Travel today might be off the cards but, in theory, we can get to the other side of the world in a day. In the Victorian era, reaching Van Diemen’s Land (modern-day Tasmania) took a rather more arduous 100 days. The voyage of one ship that made that journey forms the backdrop of Dangerous Women, a historical thriller from Hope Adams (a pseudonym for the prolific novelist Adele Geras). Its passengers were not colonialists or merchants; they were women convicts, sentenced to transportation for theft and other petty crimes. 

The women who sailed on that ship, the Rajah, through freezing waters and extreme heat, are remembered today for completing a majestic quilt during the voyage.
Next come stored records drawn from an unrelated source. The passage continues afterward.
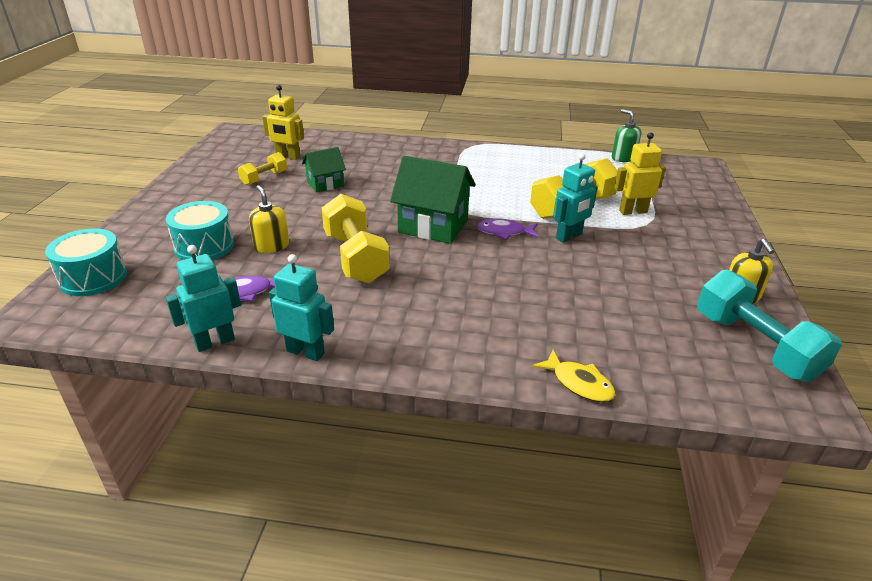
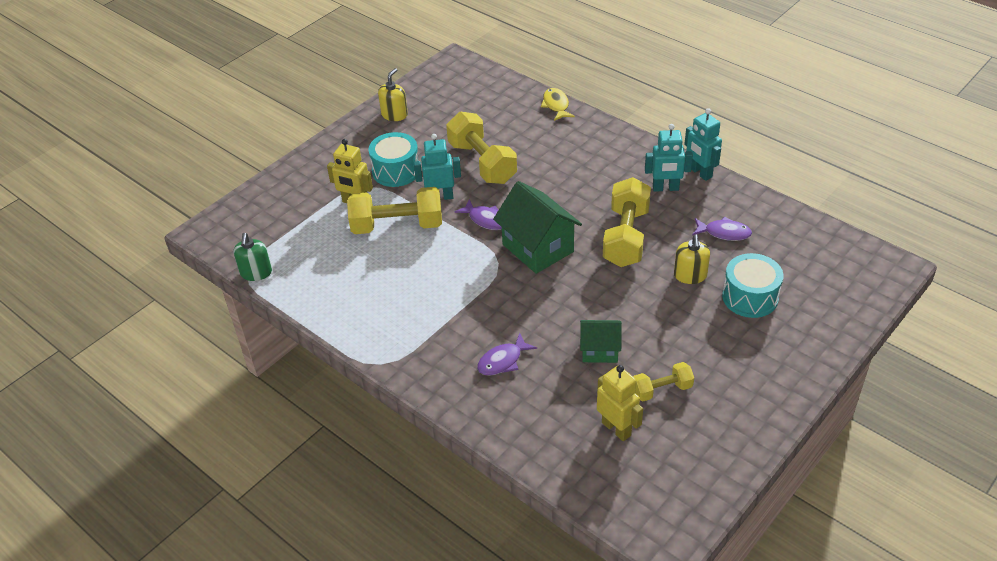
camera: 145 degrees left, 10 degrees up
(93, 277) = (848, 292): turquoise drum -> turquoise drum (396, 171)
(215, 342) = (757, 199): turquoise robot -> turquoise robot (665, 188)
(393, 164) = (502, 361): none -> purple fish
(573, 278) = (482, 163): none -> yellow dumbbell
(754, 346) = (436, 90): turquoise dumbbell -> none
The project was the brainchild of the social reformer Elizabeth Fry, and one of her devotees, Kezia Hayter, is believed to have overseen its creation by this disparate group of condemned women. 

Adams brings to life the story of that group and the quilt they made, identifying Kezia but fictionalising the other women (and a few children) on board in a series of stories of women trapped by poverty, circumstance and, often, the men in their lives. On its own, Dangerous Women is an enthralling story, reminiscent of the historical novels of Tracy Chevalier but Adams throws in a stabbing and a prisoner with a dark secret and false identity. It’s up to Kezia and the ship’s captain to solve the whodunnit. 

It’s not quite The Girl on the Ship, but it works, even if the mystery is less intriguing than the wider setting. In vivid detail, Hope Adams illuminates life in convict quarters on a stinking, storm-soaked ship, and delves into the lives of individual women and the small tragedies that have condemned them to be sent far away, with little hope of return. 
There is focus on the burden that fertility brought in the 19th century, and appalling masculine attitudes towards women struggling to escape the shackles of their lives. 

Some of the voices, especially Kezia’s, sound a little too modern at times, and I sometimes felt that life on the ship was implausibly serene, given that not all of the passengers were exactly angelic innocents. And I could have done with fewer same-sounding characters. But, overall, this is a well-paced page-turner illuminating a forgotten story that reminds us how far we have come.